DOCUMENT SECTION =
##############################
A few years after my father died, my mother remarried. I’m not sure why. I suspect she thought we needed a father, or maybe she was afraid that she wouldn’t be able to make it on her own. But it wasn’t a real marriage and in my book it did more harm than good to our family. I never accepted that man as anything that even remotely resembled a father in my life and I never let him forget it. He crossed the line with me on a few occasions and gave me ample material to pick apart with a therapist when I was in my early thirties. Suffice it to say that his presence in my life was not helpful. And I never confused him with a person I would call my father.
Through the years I created a myth for who my father was. Some parts of the story may be factual, but when a person becomes a myth, their story transcends the facts. In recent years, I learned that my father was a racist. I also learned that back in the days before I was born he moved his family repeatedly from place to place because he didn’t have money to pay the rent. So, my father was human after all. I'm not so sure now what's true about him and what isn't. The only thing I know for sure was that my mother adored him until the day she died. It’s not much, but I suppose it’s something.
They say that there’s a strong correlation between the relationship a woman has with her father while she’s growing up and her ability to have healthy relationships with men as an adult. Ugh. I don’t know what that means for me. How can I ever stop hoping deep down inside that some man will come along and fill the void I’ve been carrying my whole life? I know that’s absurd; no man can ever do that. But this six-year-old little girl still lives inside me and she will always long for that. I’ve learned to stop doing battle with that little girl and embrace her as a part of who I am. That helps. Overall, it keeps her from getting the best of me.
##############################
MATERIAL SHOWN =
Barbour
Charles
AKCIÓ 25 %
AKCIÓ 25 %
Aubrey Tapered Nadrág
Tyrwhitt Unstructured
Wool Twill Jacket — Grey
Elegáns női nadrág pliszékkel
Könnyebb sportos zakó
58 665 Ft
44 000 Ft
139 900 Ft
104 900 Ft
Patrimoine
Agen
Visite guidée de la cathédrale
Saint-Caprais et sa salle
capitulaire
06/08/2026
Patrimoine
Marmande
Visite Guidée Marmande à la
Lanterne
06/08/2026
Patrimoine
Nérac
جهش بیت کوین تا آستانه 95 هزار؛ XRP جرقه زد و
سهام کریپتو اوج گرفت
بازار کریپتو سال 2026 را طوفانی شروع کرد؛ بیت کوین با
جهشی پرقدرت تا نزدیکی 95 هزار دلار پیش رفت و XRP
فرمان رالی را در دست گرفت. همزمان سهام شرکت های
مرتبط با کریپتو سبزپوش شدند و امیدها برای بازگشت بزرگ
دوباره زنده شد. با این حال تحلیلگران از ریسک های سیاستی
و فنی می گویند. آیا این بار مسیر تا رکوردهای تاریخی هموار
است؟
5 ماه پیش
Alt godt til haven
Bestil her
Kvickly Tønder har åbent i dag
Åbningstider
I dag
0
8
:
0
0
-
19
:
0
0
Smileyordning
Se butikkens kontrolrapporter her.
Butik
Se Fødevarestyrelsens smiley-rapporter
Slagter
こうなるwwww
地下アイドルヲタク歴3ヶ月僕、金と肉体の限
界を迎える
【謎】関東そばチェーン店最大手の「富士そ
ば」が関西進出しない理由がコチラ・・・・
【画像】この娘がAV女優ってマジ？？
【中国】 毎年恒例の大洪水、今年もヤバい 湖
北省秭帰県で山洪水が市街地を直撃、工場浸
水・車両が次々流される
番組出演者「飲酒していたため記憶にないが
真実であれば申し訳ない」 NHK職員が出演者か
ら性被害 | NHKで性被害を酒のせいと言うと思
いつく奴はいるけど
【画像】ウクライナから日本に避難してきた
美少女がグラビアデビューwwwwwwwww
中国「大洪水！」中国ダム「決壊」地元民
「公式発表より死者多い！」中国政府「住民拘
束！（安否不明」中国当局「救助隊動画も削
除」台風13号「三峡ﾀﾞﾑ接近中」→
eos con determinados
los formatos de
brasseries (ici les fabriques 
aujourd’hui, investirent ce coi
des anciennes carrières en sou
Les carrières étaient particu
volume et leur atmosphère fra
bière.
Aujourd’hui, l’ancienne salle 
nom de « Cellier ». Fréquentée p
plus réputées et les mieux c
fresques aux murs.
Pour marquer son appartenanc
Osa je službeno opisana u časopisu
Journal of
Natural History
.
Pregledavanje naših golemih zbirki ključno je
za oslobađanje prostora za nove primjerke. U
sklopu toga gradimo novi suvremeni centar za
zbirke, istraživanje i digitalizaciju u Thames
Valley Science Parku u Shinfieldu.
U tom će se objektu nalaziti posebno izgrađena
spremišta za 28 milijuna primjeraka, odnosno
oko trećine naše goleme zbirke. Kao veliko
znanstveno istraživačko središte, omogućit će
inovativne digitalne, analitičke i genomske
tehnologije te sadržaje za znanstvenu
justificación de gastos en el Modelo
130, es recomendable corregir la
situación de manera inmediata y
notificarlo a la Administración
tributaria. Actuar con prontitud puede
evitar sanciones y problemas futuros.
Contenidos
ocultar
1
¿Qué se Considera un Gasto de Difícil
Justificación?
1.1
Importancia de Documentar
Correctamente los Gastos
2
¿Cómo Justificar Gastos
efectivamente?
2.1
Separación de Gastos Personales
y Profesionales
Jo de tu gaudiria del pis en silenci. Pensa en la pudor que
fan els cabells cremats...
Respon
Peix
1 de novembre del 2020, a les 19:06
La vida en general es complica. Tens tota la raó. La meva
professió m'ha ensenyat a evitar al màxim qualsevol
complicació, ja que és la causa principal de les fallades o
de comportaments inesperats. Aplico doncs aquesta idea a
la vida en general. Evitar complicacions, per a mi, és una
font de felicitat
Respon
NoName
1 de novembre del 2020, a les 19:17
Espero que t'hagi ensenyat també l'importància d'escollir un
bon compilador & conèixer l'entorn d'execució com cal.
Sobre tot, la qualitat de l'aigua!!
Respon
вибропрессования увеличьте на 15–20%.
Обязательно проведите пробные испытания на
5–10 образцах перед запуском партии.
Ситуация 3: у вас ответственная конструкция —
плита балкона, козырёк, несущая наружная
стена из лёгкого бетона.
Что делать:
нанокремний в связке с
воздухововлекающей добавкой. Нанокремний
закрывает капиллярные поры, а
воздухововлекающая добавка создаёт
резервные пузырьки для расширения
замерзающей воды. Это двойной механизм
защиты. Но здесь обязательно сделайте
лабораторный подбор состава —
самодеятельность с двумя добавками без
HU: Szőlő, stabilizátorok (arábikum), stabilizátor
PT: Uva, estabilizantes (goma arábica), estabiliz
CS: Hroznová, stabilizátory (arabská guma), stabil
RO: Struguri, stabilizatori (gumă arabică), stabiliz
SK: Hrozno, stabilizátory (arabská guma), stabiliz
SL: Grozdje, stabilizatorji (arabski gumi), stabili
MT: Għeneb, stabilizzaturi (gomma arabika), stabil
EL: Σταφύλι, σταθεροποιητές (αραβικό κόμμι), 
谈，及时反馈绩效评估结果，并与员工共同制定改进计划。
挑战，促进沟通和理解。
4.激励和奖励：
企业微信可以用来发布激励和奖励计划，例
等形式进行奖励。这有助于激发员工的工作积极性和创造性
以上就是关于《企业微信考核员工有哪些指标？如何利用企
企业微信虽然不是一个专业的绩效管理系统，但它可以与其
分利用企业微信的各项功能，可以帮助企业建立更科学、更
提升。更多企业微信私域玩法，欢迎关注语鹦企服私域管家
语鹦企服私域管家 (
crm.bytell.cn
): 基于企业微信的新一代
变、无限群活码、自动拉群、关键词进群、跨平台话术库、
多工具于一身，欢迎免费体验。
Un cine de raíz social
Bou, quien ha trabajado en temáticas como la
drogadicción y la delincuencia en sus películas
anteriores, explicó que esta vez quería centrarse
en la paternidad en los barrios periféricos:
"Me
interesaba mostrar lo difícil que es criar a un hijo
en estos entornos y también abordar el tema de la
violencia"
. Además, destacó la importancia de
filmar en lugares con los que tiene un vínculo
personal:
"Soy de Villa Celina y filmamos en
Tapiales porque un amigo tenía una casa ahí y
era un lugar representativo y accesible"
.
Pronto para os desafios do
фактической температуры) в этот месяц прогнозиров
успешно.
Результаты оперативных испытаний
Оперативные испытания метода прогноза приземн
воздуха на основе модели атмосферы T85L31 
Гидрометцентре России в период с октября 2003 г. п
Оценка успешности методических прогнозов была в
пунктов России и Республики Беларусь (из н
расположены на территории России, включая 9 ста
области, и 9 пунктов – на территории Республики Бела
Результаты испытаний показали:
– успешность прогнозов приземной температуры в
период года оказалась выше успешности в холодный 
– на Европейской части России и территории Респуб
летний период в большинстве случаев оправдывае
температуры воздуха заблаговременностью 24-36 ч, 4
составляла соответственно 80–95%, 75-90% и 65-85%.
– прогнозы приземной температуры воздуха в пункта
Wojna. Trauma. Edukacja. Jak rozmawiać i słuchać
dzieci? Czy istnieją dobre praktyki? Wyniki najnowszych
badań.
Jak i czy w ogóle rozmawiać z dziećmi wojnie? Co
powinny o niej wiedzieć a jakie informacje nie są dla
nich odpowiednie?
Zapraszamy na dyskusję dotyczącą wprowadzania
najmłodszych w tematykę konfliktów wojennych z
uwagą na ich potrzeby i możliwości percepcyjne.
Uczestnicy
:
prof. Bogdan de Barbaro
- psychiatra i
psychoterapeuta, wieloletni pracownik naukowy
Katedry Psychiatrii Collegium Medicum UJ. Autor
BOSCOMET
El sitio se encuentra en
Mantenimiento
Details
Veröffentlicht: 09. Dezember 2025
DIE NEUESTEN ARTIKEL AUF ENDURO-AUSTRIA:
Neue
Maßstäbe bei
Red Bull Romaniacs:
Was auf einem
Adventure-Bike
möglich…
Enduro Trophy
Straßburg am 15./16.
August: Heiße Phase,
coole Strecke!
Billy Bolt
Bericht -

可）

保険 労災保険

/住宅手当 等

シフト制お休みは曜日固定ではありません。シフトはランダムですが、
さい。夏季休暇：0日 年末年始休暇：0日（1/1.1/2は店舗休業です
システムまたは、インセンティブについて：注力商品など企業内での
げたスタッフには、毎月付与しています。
##############################
Quote the passage from the text about the father, starting with "They say that" and going on through "best of me.".

OUTPUT BELOW =
They say that there’s a strong correlation between the relationship a woman has with her father while she’s growing up and her ability to have healthy relationships with men as an adult. Ugh. I don’t know what that means for me. How can I ever stop hoping deep down inside that some man will come along and fill the void I’ve been carrying my whole life? I know that’s absurd; no man can ever do that. But this six-year-old little girl still lives inside me and she will always long for that. I’ve learned to stop doing battle with that little girl and embrace her as a part of who I am. That helps. Overall, it keeps her from getting the best of me.